◆ Task details ◆
Rewrite the listing below, swapping "Sample answer" for "Example format" wherever it occurs and leaving every other part unchanged.

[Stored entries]
....................

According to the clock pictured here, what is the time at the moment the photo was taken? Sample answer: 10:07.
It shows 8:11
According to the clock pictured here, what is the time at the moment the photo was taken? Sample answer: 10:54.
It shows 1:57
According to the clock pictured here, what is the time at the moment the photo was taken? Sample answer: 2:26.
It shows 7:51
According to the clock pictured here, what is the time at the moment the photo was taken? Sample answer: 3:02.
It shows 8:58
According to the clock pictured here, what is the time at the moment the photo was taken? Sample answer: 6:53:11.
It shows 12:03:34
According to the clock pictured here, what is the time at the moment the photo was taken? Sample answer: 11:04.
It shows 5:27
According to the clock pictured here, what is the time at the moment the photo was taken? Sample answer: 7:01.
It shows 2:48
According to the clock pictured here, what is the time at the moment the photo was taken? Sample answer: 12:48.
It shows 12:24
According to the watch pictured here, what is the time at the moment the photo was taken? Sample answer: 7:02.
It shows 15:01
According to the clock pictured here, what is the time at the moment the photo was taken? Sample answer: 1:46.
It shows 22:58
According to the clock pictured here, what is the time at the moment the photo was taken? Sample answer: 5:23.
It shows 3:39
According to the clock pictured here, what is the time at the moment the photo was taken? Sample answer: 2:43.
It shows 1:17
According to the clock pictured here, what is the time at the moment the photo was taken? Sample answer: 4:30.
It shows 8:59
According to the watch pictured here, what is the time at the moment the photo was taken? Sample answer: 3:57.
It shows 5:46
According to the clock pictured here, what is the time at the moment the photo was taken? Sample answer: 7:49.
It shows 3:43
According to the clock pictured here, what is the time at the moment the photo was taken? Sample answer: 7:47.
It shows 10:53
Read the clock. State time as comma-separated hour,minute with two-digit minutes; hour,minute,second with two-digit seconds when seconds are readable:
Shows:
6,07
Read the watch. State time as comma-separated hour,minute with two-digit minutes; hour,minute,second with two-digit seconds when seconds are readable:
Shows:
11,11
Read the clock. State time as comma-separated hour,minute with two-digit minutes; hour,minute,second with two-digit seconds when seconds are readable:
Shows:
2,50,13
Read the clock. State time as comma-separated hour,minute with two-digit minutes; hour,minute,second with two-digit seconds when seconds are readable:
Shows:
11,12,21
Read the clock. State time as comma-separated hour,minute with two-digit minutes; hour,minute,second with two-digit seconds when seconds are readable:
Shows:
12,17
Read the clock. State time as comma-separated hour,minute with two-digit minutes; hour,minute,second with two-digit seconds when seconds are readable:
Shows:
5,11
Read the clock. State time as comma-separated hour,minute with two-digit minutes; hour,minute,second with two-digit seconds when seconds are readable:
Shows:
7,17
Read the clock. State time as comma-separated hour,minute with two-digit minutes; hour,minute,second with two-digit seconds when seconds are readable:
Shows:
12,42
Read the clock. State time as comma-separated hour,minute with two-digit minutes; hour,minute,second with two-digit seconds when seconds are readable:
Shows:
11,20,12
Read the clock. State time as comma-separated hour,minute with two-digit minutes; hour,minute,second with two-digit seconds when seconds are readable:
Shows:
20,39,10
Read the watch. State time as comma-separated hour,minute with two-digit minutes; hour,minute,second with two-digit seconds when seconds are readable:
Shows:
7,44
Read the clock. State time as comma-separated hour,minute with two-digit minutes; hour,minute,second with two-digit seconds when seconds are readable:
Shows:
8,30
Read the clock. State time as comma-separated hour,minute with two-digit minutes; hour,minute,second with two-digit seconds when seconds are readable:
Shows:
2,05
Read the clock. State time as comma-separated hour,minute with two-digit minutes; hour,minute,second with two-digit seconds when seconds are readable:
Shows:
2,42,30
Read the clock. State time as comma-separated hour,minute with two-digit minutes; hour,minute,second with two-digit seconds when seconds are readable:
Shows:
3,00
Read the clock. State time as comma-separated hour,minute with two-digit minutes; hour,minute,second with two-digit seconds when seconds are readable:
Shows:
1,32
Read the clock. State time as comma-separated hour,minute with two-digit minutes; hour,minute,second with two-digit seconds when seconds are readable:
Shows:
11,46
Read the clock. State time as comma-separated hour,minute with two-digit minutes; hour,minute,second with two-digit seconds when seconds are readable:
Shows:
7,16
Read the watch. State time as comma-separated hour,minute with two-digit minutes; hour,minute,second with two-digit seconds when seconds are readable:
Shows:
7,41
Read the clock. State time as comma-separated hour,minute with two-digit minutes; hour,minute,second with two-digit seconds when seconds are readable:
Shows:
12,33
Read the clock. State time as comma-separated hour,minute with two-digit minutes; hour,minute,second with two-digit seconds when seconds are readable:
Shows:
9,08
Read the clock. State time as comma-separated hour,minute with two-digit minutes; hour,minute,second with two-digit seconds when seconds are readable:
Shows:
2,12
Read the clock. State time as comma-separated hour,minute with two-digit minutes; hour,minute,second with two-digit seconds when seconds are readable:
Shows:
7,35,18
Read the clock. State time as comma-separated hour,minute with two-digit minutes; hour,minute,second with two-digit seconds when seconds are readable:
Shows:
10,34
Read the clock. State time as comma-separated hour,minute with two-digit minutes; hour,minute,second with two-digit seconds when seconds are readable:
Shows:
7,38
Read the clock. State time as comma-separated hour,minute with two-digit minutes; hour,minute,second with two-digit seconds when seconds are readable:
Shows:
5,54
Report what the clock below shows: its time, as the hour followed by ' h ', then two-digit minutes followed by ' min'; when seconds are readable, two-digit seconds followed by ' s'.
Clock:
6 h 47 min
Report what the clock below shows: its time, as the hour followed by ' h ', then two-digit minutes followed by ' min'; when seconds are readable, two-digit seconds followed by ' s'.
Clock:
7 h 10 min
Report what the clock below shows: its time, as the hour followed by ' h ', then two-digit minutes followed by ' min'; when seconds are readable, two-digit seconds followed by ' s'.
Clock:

....................

◆ Solution for this problem ◆
According to the clock pictured here, what is the time at the moment the photo was taken? Example format: 10:07.
It shows 8:11
According to the clock pictured here, what is the time at the moment the photo was taken? Example format: 10:54.
It shows 1:57
According to the clock pictured here, what is the time at the moment the photo was taken? Example format: 2:26.
It shows 7:51
According to the clock pictured here, what is the time at the moment the photo was taken? Example format: 3:02.
It shows 8:58
According to the clock pictured here, what is the time at the moment the photo was taken? Example format: 6:53:11.
It shows 12:03:34
According to the clock pictured here, what is the time at the moment the photo was taken? Example format: 11:04.
It shows 5:27
According to the clock pictured here, what is the time at the moment the photo was taken? Example format: 7:01.
It shows 2:48
According to the clock pictured here, what is the time at the moment the photo was taken? Example format: 12:48.
It shows 12:24
According to the watch pictured here, what is the time at the moment the photo was taken? Example format: 7:02.
It shows 15:01
According to the clock pictured here, what is the time at the moment the photo was taken? Example format: 1:46.
It shows 22:58
According to the clock pictured here, what is the time at the moment the photo was taken? Example format: 5:23.
It shows 3:39
According to the clock pictured here, what is the time at the moment the photo was taken? Example format: 2:43.
It shows 1:17
According to the clock pictured here, what is the time at the moment the photo was taken? Example format: 4:30.
It shows 8:59
According to the watch pictured here, what is the time at the moment the photo was taken? Example format: 3:57.
It shows 5:46
According to the clock pictured here, what is the time at the moment the photo was taken? Example format: 7:49.
It shows 3:43
According to the clock pictured here, what is the time at the moment the photo was taken? Example format: 7:47.
It shows 10:53
Read the clock. State time as comma-separated hour,minute with two-digit minutes; hour,minute,second with two-digit seconds when seconds are readable:
Shows:
6,07
Read the watch. State time as comma-separated hour,minute with two-digit minutes; hour,minute,second with two-digit seconds when seconds are readable:
Shows:
11,11
Read the clock. State time as comma-separated hour,minute with two-digit minutes; hour,minute,second with two-digit seconds when seconds are readable:
Shows:
2,50,13
Read the clock. State time as comma-separated hour,minute with two-digit minutes; hour,minute,second with two-digit seconds when seconds are readable:
Shows:
11,12,21
Read the clock. State time as comma-separated hour,minute with two-digit minutes; hour,minute,second with two-digit seconds when seconds are readable:
Shows:
12,17
Read the clock. State time as comma-separated hour,minute with two-digit minutes; hour,minute,second with two-digit seconds when seconds are readable:
Shows:
5,11
Read the clock. State time as comma-separated hour,minute with two-digit minutes; hour,minute,second with two-digit seconds when seconds are readable:
Shows:
7,17
Read the clock. State time as comma-separated hour,minute with two-digit minutes; hour,minute,second with two-digit seconds when seconds are readable:
Shows:
12,42
Read the clock. State time as comma-separated hour,minute with two-digit minutes; hour,minute,second with two-digit seconds when seconds are readable:
Shows:
11,20,12
Read the clock. State time as comma-separated hour,minute with two-digit minutes; hour,minute,second with two-digit seconds when seconds are readable:
Shows:
20,39,10
Read the watch. State time as comma-separated hour,minute with two-digit minutes; hour,minute,second with two-digit seconds when seconds are readable:
Shows:
7,44
Read the clock. State time as comma-separated hour,minute with two-digit minutes; hour,minute,second with two-digit seconds when seconds are readable:
Shows:
8,30
Read the clock. State time as comma-separated hour,minute with two-digit minutes; hour,minute,second with two-digit seconds when seconds are readable:
Shows:
2,05
Read the clock. State time as comma-separated hour,minute with two-digit minutes; hour,minute,second with two-digit seconds when seconds are readable:
Shows:
2,42,30
Read the clock. State time as comma-separated hour,minute with two-digit minutes; hour,minute,second with two-digit seconds when seconds are readable:
Shows:
3,00
Read the clock. State time as comma-separated hour,minute with two-digit minutes; hour,minute,second with two-digit seconds when seconds are readable:
Shows:
1,32
Read the clock. State time as comma-separated hour,minute with two-digit minutes; hour,minute,second with two-digit seconds when seconds are readable:
Shows:
11,46
Read the clock. State time as comma-separated hour,minute with two-digit minutes; hour,minute,second with two-digit seconds when seconds are readable:
Shows:
7,16
Read the watch. State time as comma-separated hour,minute with two-digit minutes; hour,minute,second with two-digit seconds when seconds are readable:
Shows:
7,41
Read the clock. State time as comma-separated hour,minute with two-digit minutes; hour,minute,second with two-digit seconds when seconds are readable:
Shows:
12,33
Read the clock. State time as comma-separated hour,minute with two-digit minutes; hour,minute,second with two-digit seconds when seconds are readable:
Shows:
9,08
Read the clock. State time as comma-separated hour,minute with two-digit minutes; hour,minute,second with two-digit seconds when seconds are readable:
Shows:
2,12
Read the clock. State time as comma-separated hour,minute with two-digit minutes; hour,minute,second with two-digit seconds when seconds are readable:
Shows:
7,35,18
Read the clock. State time as comma-separated hour,minute with two-digit minutes; hour,minute,second with two-digit seconds when seconds are readable:
Shows:
10,34
Read the clock. State time as comma-separated hour,minute with two-digit minutes; hour,minute,second with two-digit seconds when seconds are readable:
Shows:
7,38
Read the clock. State time as comma-separated hour,minute with two-digit minutes; hour,minute,second with two-digit seconds when seconds are readable:
Shows:
5,54
Report what the clock below shows: its time, as the hour followed by ' h ', then two-digit minutes followed by ' min'; when seconds are readable, two-digit seconds followed by ' s'.
Clock:
6 h 47 min
Report what the clock below shows: its time, as the hour followed by ' h ', then two-digit minutes followed by ' min'; when seconds are readable, two-digit seconds followed by ' s'.
Clock:
7 h 10 min
Report what the clock below shows: its time, as the hour followed by ' h ', then two-digit minutes followed by ' min'; when seconds are readable, two-digit seconds followed by ' s'.
Clock:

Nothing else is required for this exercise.